Sam: The one there on the coffee table? Yeah, that’s Reed and Pete in that picture, back when they were kids. Pete looks really different from his Big Carnival photos, doesn’t he? But you can still tell it’s him… the main difference is just that his hair’s so short, but most boys were like that then… but look at the wide little nose, and the big eyes… you can’t tell from the photo, but his hair’s the same medium brown he had all his life… except a little lighter from all the time playing outside… and you also can’t tell that that plaid shirt he’s wearing is blue, but I remember it because I was wearing it myself a couple of years later—I was such a tomboy that I wanted to wear all my brother’s hand-me-downs…

Ryan: Your brother has a black eye in that picture.

Sam: Yeah, but you can see that Pete’s smiling, and so is Reed. They’d had their first fight, but, you know how little boys are… that’s how they became friends.

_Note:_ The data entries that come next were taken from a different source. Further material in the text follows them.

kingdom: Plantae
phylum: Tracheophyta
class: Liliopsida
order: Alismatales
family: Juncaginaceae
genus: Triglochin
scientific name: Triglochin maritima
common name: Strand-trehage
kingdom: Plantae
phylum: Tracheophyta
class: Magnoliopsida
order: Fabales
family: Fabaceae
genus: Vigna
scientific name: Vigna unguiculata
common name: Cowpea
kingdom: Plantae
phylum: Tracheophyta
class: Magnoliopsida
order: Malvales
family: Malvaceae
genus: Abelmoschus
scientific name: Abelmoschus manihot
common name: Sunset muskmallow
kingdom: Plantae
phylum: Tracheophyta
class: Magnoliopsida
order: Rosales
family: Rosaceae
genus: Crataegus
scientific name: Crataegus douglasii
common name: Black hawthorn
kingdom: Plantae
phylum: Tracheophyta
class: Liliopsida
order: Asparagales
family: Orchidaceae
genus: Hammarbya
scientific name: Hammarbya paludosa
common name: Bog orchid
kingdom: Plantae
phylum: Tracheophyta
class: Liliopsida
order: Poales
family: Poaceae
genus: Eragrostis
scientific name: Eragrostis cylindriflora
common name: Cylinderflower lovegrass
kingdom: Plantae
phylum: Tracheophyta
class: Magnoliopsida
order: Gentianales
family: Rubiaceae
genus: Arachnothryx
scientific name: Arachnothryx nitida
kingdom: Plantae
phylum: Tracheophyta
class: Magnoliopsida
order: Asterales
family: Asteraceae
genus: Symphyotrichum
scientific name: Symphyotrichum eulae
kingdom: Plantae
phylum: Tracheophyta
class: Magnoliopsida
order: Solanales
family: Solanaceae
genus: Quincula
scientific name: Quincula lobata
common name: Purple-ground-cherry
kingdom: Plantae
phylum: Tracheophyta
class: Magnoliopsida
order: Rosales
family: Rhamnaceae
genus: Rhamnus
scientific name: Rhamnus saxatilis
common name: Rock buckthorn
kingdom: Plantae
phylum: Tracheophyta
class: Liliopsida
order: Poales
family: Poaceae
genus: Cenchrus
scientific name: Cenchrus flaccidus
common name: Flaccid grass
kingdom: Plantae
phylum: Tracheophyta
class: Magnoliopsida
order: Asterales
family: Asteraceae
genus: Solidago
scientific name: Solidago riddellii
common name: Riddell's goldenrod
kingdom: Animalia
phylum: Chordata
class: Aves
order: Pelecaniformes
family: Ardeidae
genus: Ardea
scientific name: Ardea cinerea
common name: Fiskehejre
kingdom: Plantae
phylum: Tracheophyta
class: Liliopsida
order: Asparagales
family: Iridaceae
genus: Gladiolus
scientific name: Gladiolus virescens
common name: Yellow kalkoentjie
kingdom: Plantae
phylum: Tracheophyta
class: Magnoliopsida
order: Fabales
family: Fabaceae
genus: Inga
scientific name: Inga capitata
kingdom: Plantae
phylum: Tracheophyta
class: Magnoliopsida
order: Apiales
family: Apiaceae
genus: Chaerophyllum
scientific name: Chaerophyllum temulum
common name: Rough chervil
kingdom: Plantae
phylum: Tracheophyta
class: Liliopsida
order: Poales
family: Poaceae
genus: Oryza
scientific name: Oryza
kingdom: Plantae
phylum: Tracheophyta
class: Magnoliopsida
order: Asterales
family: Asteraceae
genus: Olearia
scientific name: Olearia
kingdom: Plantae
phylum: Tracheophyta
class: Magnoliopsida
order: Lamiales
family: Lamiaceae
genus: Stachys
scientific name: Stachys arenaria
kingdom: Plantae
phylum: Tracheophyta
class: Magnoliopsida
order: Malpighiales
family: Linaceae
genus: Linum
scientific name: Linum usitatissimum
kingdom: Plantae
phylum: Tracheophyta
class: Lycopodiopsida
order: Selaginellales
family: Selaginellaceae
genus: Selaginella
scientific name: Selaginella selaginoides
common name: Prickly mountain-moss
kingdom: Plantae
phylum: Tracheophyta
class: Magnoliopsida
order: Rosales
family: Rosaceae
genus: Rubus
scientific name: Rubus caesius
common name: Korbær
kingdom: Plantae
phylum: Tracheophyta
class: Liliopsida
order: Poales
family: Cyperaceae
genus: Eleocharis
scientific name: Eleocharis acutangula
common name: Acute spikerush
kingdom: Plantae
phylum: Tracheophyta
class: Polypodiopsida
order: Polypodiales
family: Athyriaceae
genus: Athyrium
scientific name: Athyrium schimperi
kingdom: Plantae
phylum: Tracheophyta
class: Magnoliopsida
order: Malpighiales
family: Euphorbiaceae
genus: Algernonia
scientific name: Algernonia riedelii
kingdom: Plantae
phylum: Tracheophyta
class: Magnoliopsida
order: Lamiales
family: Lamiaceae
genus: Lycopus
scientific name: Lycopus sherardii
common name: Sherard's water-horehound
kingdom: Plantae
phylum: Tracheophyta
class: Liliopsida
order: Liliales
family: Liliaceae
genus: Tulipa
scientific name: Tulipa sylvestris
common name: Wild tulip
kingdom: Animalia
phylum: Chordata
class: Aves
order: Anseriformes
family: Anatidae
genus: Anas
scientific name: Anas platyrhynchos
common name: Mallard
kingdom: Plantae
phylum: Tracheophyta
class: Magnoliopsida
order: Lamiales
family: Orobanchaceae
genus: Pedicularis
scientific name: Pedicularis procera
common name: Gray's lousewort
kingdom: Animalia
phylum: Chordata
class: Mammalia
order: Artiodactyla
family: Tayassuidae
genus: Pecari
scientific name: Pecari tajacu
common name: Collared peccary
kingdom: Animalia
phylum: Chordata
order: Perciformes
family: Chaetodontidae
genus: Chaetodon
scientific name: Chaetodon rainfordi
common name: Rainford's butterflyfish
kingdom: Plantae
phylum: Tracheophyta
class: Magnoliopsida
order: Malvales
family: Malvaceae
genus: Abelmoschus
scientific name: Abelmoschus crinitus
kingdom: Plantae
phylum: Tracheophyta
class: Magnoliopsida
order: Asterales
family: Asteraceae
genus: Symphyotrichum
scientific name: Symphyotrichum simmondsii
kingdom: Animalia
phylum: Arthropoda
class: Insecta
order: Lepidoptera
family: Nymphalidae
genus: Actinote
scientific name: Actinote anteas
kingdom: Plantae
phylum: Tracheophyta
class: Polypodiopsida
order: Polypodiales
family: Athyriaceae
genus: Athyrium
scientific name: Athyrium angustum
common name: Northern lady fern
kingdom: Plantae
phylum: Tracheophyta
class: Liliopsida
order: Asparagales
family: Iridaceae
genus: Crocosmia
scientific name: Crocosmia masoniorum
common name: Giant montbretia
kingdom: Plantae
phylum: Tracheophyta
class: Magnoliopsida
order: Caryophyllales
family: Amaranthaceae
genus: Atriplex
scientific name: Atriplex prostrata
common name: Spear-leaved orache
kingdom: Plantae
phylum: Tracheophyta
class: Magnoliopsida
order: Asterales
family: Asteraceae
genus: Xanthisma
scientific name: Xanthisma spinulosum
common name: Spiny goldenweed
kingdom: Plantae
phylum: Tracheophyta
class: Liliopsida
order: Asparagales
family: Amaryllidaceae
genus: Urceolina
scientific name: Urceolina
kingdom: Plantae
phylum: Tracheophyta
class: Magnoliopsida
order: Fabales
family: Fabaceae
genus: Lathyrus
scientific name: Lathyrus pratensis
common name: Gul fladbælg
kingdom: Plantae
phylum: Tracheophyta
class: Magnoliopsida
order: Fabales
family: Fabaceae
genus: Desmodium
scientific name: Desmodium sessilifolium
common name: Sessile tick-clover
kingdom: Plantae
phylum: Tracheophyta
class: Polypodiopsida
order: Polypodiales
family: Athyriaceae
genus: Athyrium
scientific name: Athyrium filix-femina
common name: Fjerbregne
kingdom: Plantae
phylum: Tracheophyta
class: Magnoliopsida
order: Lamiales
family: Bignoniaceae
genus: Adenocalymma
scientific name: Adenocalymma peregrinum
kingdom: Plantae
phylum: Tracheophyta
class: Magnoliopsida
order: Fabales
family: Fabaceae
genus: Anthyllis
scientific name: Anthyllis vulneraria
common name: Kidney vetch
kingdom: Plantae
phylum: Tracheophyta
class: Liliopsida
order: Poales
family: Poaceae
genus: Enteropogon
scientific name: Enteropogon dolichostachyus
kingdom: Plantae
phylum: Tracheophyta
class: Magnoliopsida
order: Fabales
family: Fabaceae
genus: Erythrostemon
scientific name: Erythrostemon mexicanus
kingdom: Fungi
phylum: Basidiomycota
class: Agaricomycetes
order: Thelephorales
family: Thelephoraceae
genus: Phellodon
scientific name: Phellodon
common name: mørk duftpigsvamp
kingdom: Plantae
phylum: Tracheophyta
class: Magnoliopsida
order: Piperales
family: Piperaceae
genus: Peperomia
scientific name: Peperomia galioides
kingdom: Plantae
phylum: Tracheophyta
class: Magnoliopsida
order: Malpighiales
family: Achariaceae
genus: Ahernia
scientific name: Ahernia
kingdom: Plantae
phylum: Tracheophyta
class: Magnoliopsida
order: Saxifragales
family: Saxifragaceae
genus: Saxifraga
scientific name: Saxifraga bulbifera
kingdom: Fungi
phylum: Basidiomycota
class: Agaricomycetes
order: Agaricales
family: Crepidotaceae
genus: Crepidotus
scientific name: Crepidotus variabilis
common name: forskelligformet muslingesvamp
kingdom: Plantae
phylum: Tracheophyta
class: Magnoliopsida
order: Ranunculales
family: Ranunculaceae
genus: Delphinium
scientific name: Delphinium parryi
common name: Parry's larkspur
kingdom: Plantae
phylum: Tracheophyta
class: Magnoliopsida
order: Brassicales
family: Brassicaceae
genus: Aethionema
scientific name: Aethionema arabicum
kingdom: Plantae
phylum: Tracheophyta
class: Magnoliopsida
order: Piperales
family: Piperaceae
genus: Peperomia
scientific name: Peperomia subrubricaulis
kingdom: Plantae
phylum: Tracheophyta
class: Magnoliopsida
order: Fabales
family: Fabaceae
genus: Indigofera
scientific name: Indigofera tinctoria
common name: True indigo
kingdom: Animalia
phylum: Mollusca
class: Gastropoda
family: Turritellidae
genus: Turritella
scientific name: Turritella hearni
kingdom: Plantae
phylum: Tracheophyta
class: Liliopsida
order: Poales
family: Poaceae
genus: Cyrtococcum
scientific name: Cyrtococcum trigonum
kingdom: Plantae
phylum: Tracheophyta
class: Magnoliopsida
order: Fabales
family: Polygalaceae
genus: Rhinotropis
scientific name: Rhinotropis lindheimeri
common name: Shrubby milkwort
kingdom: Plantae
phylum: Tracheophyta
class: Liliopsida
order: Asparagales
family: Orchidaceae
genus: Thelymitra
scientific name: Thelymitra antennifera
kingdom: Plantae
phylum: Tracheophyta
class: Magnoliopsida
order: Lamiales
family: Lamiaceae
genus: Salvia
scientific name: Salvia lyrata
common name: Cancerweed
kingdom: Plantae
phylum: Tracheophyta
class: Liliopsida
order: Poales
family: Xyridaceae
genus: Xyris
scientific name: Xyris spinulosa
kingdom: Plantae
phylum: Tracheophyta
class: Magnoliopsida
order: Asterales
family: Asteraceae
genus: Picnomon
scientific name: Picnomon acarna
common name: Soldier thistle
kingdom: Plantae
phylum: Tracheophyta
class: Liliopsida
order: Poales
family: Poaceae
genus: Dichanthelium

Ryan: How’d the fight happen?

Sam: My family had just moved here to Bloomington, which is one of the oldest suburbs of Minneapolis. Pete was about eight years old. We didn’t know anyone, because we were new to the area. I was two years younger than Pete. I was one of those pesky little sisters that liked to tag along with their brothers. But Pete hated that, so I was stuck sitting on the porch, reading a picture book. Pete was roaming the neighborhood with the new camera our parents had bought him. I wanted a camera, too, but I was told, as I so often was, that I was just a kid. Ugh.

Anyway, there I was sitting when Pete ran up and said, “Come quick. Some jerk named Reed has taken my camera!” So I abandoned my book and followed Pete to somebody’s back yard, next door to our new house.